Now you're on probation.


----------



## jar546 (Jan 15, 2020)

ICE said:


> Now you're on probation.


Yes, officially for 1 year.


----------



## jar546 (Jan 15, 2020)

Pcinspector1 said:


> Whats Chris gonna say? "Going over to the dark side again?"
> 
> Congrats!


I've been on the dark side again for about a year.  Diving deeper this time towards administration again.


----------



## steveray (Jan 15, 2020)

Congrats!


----------



## inspecterbake (Jan 15, 2020)

I am doing just the opposite I will be leaving municipal as the BCO inspector on Friday and going back to the private side doing inspections on Monday after 13+ years.


----------



## my250r11 (Jan 15, 2020)

Congrats!

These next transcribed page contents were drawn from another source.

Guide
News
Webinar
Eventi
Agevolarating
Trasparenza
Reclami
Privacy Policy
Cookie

JAR


----------



## fatboy (Jan 15, 2020)

Good Luck!


----------



## chris kennedy (Jan 16, 2020)

Pcinspector1 said:


> Whats Chris gonna say?



I would say the South Florida electrical industry lost a damn fine electrician.


----------



## jar546 (Jan 16, 2020)

chris kennedy said:


> I would say the South Florida electrical industry lost a damn fine electrician.

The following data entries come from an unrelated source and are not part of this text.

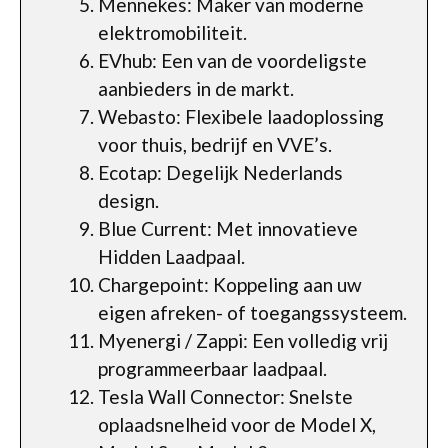
Mennekes: Maker van moderne
elektromobiliteit.
EVhub: Een van de voordeligste
aanbieders in de markt.
Webasto: Flexibele laadoplossing
voor thuis, bedrijf en VVE’s.
Ecotap: Degelijk Nederlands
design.
Blue Current: Met innovatieve
Hidden Laadpaal.
Chargepoint: Koppeling aan uw
eigen afreken- of toegangssysteem.
Myenergi / Zappi: Een volledig vrij
programmeerbaar laadpaal.
Tesla Wall Connector: Snelste
oplaadsnelheid voor de Model X,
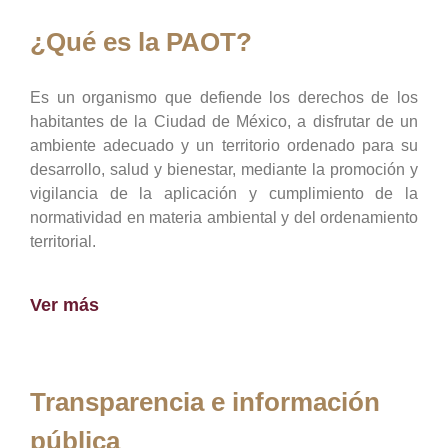
¿Qué es la PAOT?
Es un organismo que defiende los derechos de los
habitantes de la Ciudad de México, a disfrutar de un
ambiente adecuado y un territorio ordenado para su
desarrollo, salud y bienestar, mediante la promoción y
vigilancia de la aplicación y cumplimiento de la
normatividad en materia ambiental y del ordenamiento
territorial.
Ver más
Transparencia e información
pública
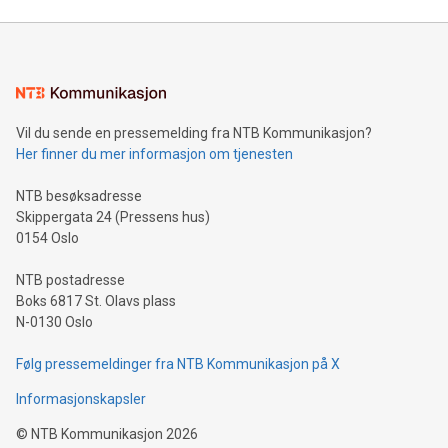
Vil du sende en pressemelding fra NTB Kommunikasjon?
Her finner du mer informasjon om tjenesten
NTB besøksadresse
Skippergata 24 (Pressens hus)
0154 Oslo
NTB postadresse
Boks 6817 St. Olavs plass
N-0130 Oslo
Følg pressemeldinger fra NTB Kommunikasjon på X
Informasjonskapsler
©
NTB Kommunikasjon
2026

Even though I never had two pair of boots, numbered, rotated them and wore a compression stocking on one leg?


----------



## Builder Bob (Jan 16, 2020)

Jeff.

Enjoy the dark side - politics and political pressure are a bummer - for the most part, employees are decent and try to do the right thing. It is when they start becoming unhappy that BS tends to happen - including fireable offenses for employees.

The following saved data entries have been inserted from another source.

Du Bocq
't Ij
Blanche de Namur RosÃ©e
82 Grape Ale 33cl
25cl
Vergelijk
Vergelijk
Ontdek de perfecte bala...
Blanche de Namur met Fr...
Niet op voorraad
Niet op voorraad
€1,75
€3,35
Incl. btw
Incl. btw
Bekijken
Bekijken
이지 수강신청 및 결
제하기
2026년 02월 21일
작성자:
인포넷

Just be sure to stop and reevaluate yourself and the* entity* you are working for when warning signs start to appear in employee performance.  Otherwise, it will be a rough patch for you.


----------



## JCraver (Jan 16, 2020)

Congrats, and good luck.


----------



## jar546 (Jan 16, 2020)

Builder Bob said:


> Jeff.
> 
> Enjoy the dark side - politics and political pressure are a bummer - for the most part, employees are decent and try to do the right thing. It is when they start becoming unhappy that BS tends to happen - including fireable offenses for employees.
> 
> Just be sure to stop and reevaluate yourself and the* entity* you are working for when warning signs start to appear in employee performance.  Otherwise, it will be a rough patch for you.



Thank you.  Agree 100%.


----------



## Rick18071 (Jan 21, 2020)

Will you be doing inspections too?


----------



## jar546 (Jan 21, 2020)

Rick18071 said:


> Will you be doing inspections too?


Yes, I plan on being a working BCO like I was last time. It is the best way to keep tabs on things plus it will get me out of the office.


----------



## e hilton (Jan 21, 2020)

jar546 said:


> Yes, I plan on being a working BCO like I was last time. It is the best way to keep tabs on things plus it will get me out of the office.


So are you going to start your own thread about things you find in the field?


----------



## jar546 (Jan 21, 2020)

e hilton said:


> So are you going to start your own thread about things you find in the field?



No but I've been posting them for years here except in separate threads.


----------